Mestra Paulinha, like Mestra Janja, is a veritable force to be reckoned with in the fields of social issues, academia, and (of course) capoeira. Last year marked her 25th in capoeira angola, and in that time she: earned a master’s and doctorate degree in Sociology (from the University of Bahia and University of São Paulo, respectively); became a distinguished professor at the University of Bahia; gave lectures on various topics in various settings; published scholarly articles; and worked with Mestra Janja to focus attention on (anti-)racism, youth, higher education, identity, black culture, and women in capoeira.
It has been all along, right under our noses—just not our regional ones!
Mestra Janja, or Rosangêla de Araújo Costa, is a well-known and much esteemed mestra in the world of capoeira angola.
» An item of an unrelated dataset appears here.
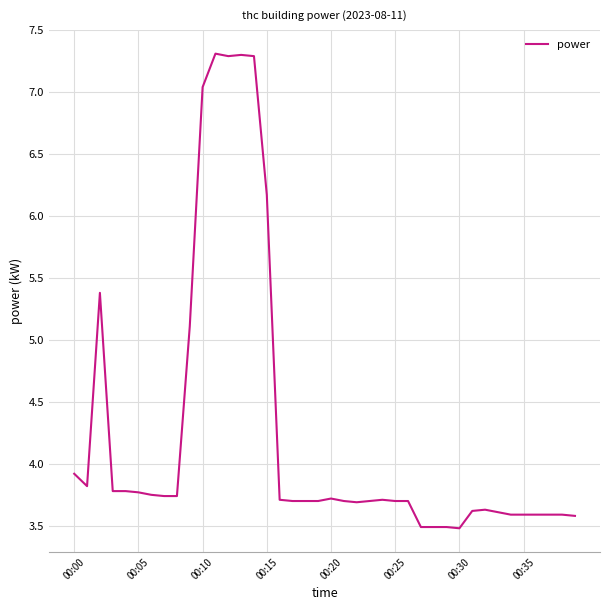

How many distinct data groups are displayed?

1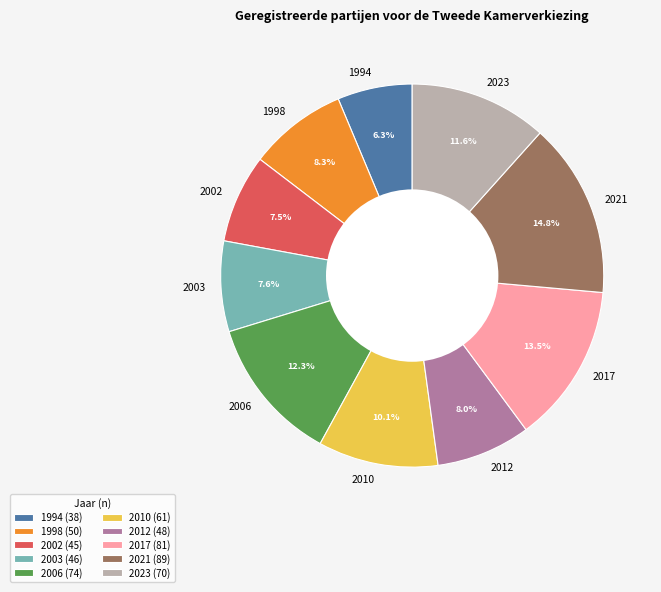

Approximately how many times larger is the value at 2012 compared to 2017?

0.6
A former student of renowned Mestres João Grande, Moraes, and Cobra Mansa, she began training in Salvador during the early 80s. In 1995, Mestra Janja founded the Instituto Nzinga de Estudos da Capoeira Angola e Tradições Educativas Banto (Grupo Nzinga de Capoeira Angola), along with Mestra Paulinha and Mestre Poloca. Instituto Nzinga, an NGO based in São Paulo and named after a 16th century African queen, works towards an anti-racism and anti-sexism mission statement beyond the preservation of capoeira angola and its traditions.